- **Estratto**
________

A partire dal secolo scorso, l’indipendenza energetica è stata uno dei temi portanti della politica internazionale. Fra la fine del 1800 e gli inizi del 1900 la richiesta di combustibili liquidi aumentò rapidamente e il baricentro energetico iniziò a spostarsi dal triangolo del carbone (Francia, Germania, Inghilterra), ai Paesi petroliferi.
Il petrolio è stato in molte occasioni al centro di vicende belliche.
La carenza di petrolio spinse la Germania di Hitler a investire grandi risorse nella produzione di carburanti sintetici e nell’idrogenazione del carbone, per ottenere benzina, che consentì di rifornire i mezzi militari durante l’invasione della Francia e della Polonia, senza dover dipendere dal petrolio del Medio Oriente, sotto controllo franco-britannico. I giacimenti petroliferi del Caucaso e di Baku, nell’Azerbaigian, erano uno dei principali obiettivi dell’attacco della Germania nazista all’Unione Sovietica (allora alleati), nel 1941.

________

- **Dati forniti**
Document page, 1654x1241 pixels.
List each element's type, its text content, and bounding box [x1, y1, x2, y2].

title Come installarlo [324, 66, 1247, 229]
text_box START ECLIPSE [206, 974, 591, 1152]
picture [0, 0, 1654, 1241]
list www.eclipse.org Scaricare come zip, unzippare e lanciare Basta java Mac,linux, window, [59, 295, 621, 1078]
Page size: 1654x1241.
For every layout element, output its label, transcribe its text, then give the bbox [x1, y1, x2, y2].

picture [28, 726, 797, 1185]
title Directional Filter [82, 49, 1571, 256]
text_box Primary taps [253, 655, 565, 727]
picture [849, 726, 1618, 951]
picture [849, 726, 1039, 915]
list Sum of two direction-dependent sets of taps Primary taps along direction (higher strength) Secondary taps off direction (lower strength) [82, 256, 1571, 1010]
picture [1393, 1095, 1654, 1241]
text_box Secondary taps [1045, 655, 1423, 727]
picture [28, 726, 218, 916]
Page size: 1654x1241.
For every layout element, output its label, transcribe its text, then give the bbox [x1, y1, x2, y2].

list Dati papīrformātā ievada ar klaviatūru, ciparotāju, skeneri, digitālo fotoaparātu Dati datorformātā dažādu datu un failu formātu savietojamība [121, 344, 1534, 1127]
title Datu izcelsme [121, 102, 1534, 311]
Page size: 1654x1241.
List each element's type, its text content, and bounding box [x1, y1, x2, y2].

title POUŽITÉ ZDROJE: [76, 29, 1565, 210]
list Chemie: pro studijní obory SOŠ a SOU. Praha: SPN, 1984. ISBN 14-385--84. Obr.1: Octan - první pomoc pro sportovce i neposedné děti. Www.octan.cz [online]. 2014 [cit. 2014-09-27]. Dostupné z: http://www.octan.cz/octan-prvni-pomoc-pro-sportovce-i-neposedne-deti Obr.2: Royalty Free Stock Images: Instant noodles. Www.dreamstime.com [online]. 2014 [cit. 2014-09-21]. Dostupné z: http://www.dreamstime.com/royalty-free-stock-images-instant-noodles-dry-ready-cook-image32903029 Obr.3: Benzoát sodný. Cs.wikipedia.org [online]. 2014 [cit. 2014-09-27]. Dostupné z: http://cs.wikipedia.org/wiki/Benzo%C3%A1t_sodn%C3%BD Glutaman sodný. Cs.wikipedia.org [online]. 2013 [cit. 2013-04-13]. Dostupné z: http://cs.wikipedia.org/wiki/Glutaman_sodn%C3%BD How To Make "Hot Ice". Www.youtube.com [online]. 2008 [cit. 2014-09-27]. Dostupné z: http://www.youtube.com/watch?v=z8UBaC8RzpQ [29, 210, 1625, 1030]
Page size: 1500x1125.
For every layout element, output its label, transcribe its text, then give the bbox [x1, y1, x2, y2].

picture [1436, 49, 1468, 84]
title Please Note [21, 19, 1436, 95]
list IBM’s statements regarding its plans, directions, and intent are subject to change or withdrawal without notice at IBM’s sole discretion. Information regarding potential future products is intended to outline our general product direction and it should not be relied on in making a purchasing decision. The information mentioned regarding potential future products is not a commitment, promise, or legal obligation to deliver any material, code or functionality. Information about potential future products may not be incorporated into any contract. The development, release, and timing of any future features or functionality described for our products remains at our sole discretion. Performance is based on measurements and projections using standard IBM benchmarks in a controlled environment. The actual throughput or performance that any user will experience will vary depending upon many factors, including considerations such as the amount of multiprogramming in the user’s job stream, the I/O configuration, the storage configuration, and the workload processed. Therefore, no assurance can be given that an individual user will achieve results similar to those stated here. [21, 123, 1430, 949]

________

- **Elenco dei compiti**
- A) Quali Paesi formavano il triangolo del carbone secondo l'estratto?
- B) Estrai dalle righe, senza alcuna modifica, il tratto che va dal loro inizio fino alla riga che contiene "list www.eclipse.org Scaricare", compresa.

- **Risposte scritte**
- A) Francia, Germania e Inghilterra.

- B)
Document page, 1654x1241 pixels.
List each element's type, its text content, and bounding box [x1, y1, x2, y2].

title Come installarlo [324, 66, 1247, 229]
text_box START ECLIPSE [206, 974, 591, 1152]
picture [0, 0, 1654, 1241]
list www.eclipse.org Scaricare come zip, unzippare e lanciare Basta java Mac,linux, window, [59, 295, 621, 1078]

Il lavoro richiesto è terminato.